• _What you have to do_
Note the line containing "Table 1. Antibiosis"; from it through the last line below, give only those lines again, exactly, both ends included, skipping pictures.

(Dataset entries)
━━━━
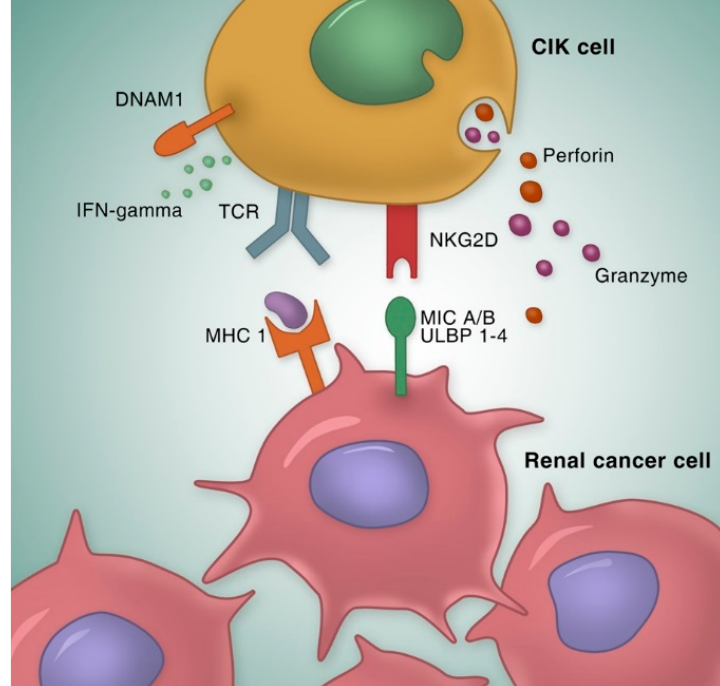
Figure 1. Mechanisms of CIK cell anti-tumor activity. The majority of CIK cell cytotoxicity is exerted through the interaction between NKG2D and its ligand MIC A / B and ULPB 1–4, resulting in granule exocytosis and secretion of cytokines like IFN- γ . NK-like structures, such as DNAM-1, is also involved in the recognition and killing of tumor targets. Besides, CIK cells can eradicate tumors in an MHC-restricted manner by TCR engagement, which is the so-called “dual-functional capability”. CIK cell, cytokine induced killer cells; NKG2D, natural killer group 2 member D; MIC A / B, MHC class I polypeptide-related sequence A / B; ULPB 1–4, UL16 binding protein 1–4. DNAM-1, DNAX accessory molecule-1; TCR, T-cell receptor; MHC 1, major histocompatibility complex 1; IFN- γ , interferon- γ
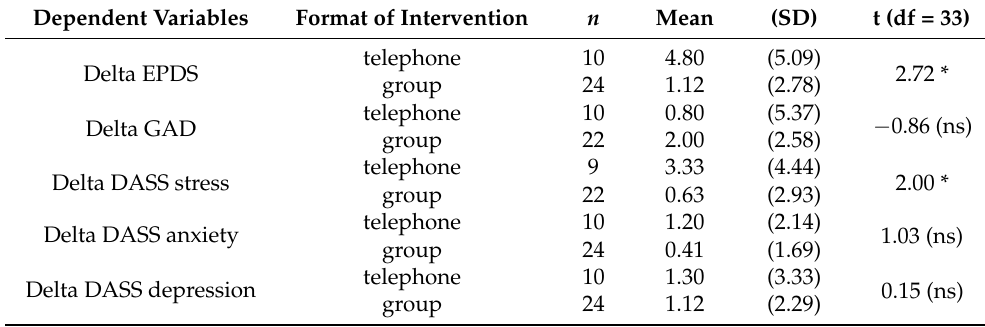
Table 4. Mean delta differences (T1–T2) by intervention type (telephone, group) ( n = 34).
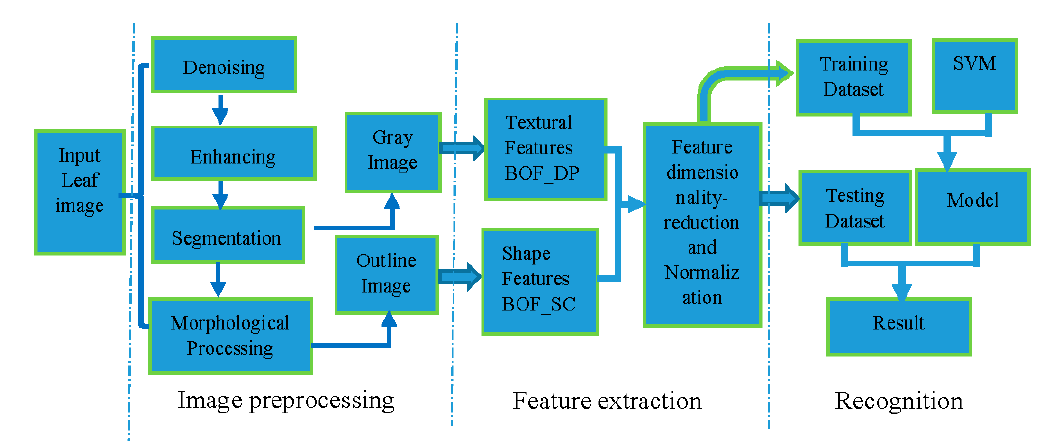
Figure 6. Scheme of the proposed method.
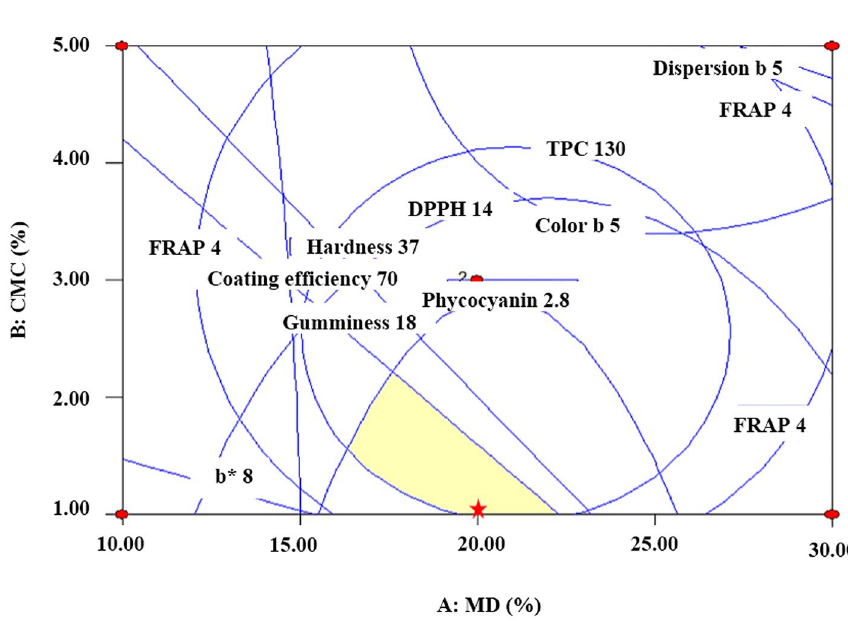
Figure 3. Overlay plot for the optimal concentration for edible coating instant rice with S. platensis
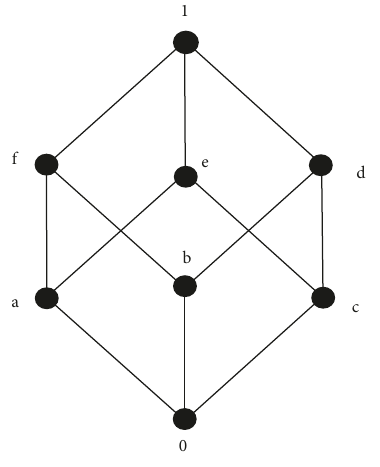
Figure 2: Lattice L � 0 , 1 ,a, b,c, d, e, f 􏼈 􏼉 . Table 2: Linear code over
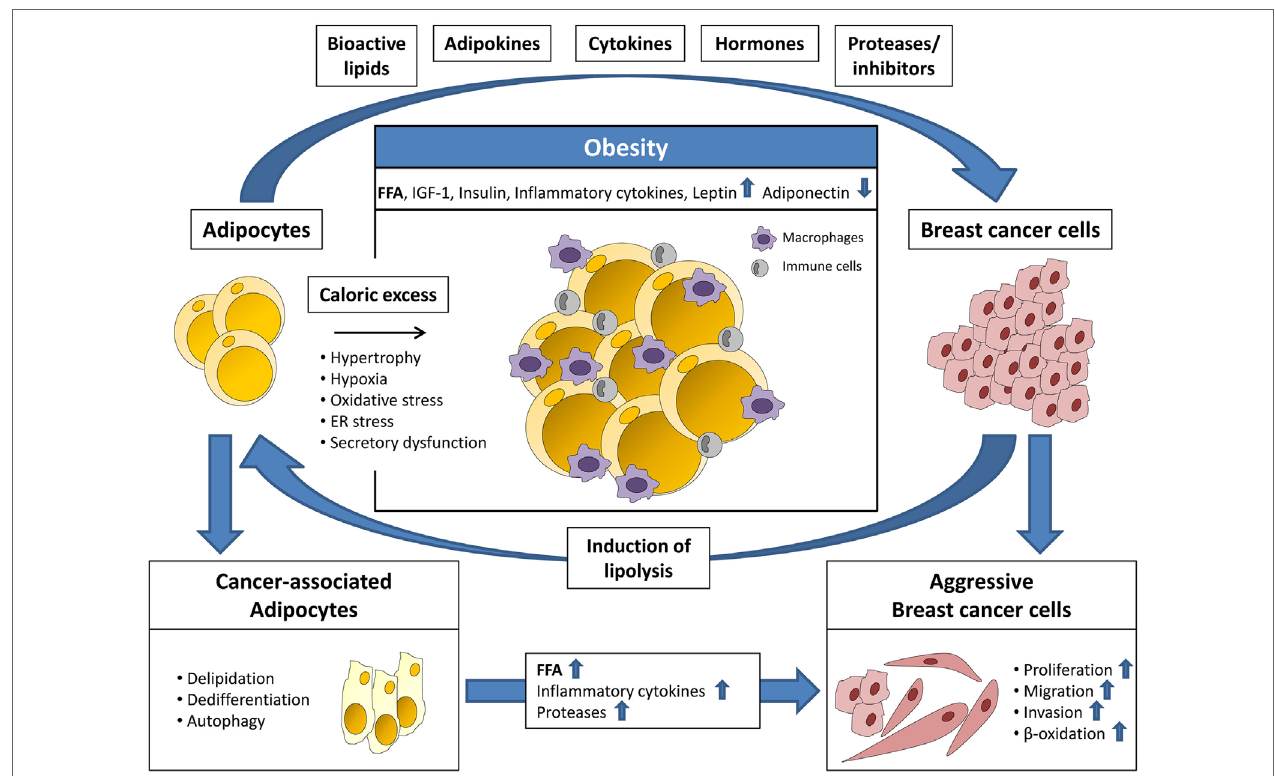
FiGURe 1 | Adipocytes and breast cancer cells interact via several secreted factors. Adipocytes secrete bioactive lipids, adipokines, cytokines, hormones, and proteases/protease inhibitors priming breast cancer cells for a more aggressive phenotype. This includes increased proliferation, migration, invasion, and β -oxidation. Breast cancer cells induce adipocyte lipolysis resulting in the formation of cancer-associated adipocytes (CAAs), which are characterized by delipidation, dedifferentiation, autophagy, and altered secretion. In turn, the increased release of free fatty acids (FFA), inflammatory cytokines, and proteases from CAAs promotes breast cancer progression. In obesity, the adipose tissue is characterized by hypertrophy and increased infiltration of macrophages and other immune cells. Furthermore, adipocyte function is impaired due to hypoxia, oxidative, and ER stress leading to secretory dysfunction. The resulting elevated release of FFA, insulin-like growth factor-1 (IGF-1), insulin, inflammatory cytokines, and leptin, and decreased secretion of adiponectin, enhances the tumor-promoting effects of adipose tissue.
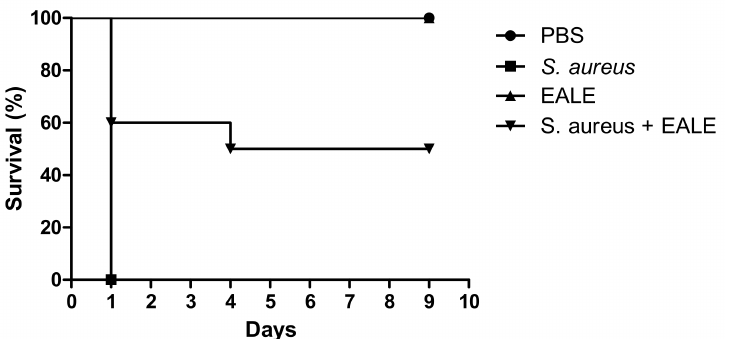
Figure 2. Effect of the Humiria balsamifera (Aubl) EALE treatment on the lifespan of Tenebrio molitor larvae during infection by S. aureus ATCC 6538. The larvae were treated with EALE at a dose of 3.12 mg/kg. Negative control groups injected with PBS (phosphate-buffered saline) were also included.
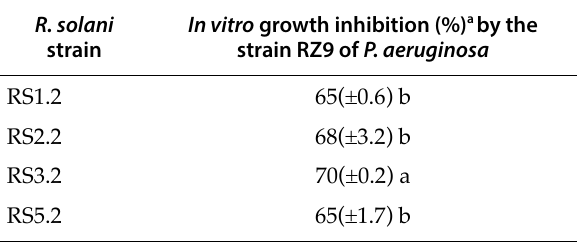
Table 1. Antibiosis of the strain RZ9 of Pseudomonas aerugi- nosa against four Rhizoctonia solani strains isolated from field infected potato tubers collected from the north, the centre, and the south of Tunisia. Growth inhibition (%) = (A-B)/A) x 100; where: A; diameter of mycelia growth in control growth, B; diameter of mycelia growth in antibiosis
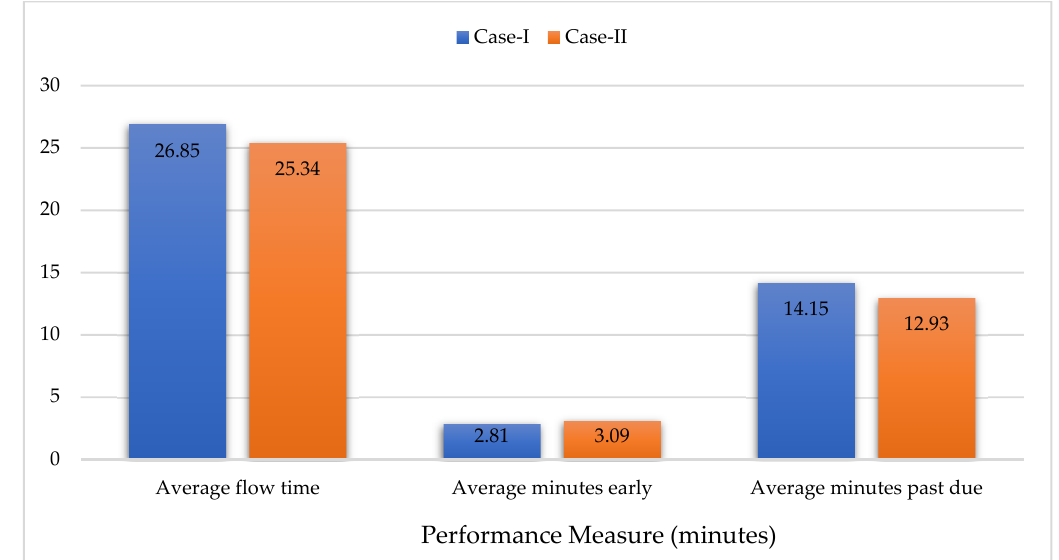
Figure 8. Comparison of the performance measures for Case-I and Case-II using the SPT rule.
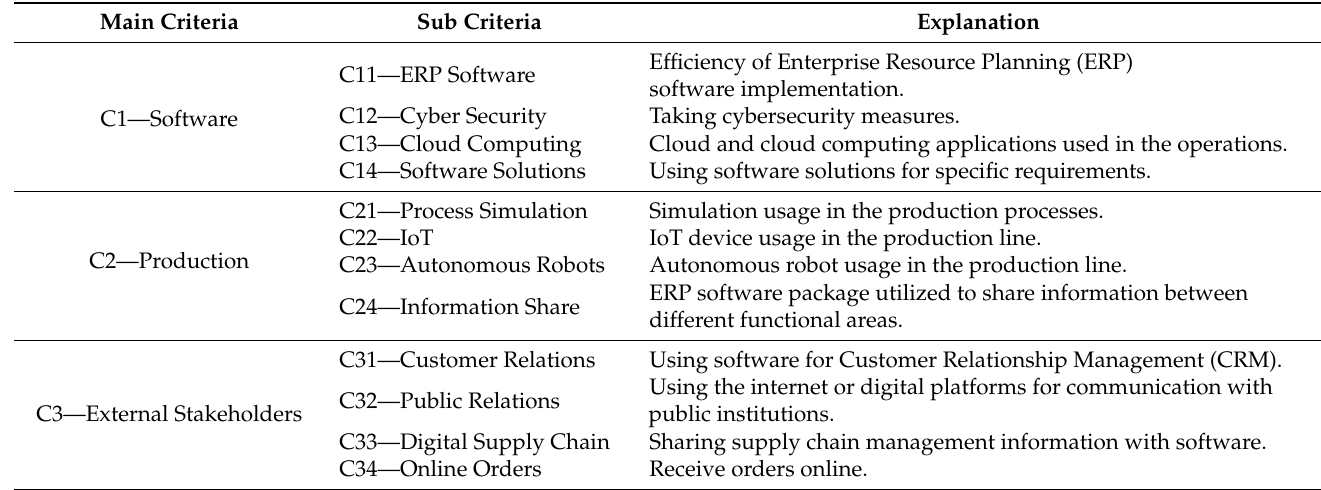
Table 3. The hierarchical structure of the proposed model.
━━━━
• _Output for this task_
Table 1. Antibiosis of the strain RZ9 of Pseudomonas aerugi- nosa against four Rhizoctonia solani strains isolated from field infected potato tubers collected from the north, the centre, and the south of Tunisia. Growth inhibition (%) = (A-B)/A) x 100; where: A; diameter of mycelia growth in control growth, B; diameter of mycelia growth in antibiosis
Figure 8. Comparison of the performance measures for Case-I and Case-II using the SPT rule.
Table 3. The hierarchical structure of the proposed model.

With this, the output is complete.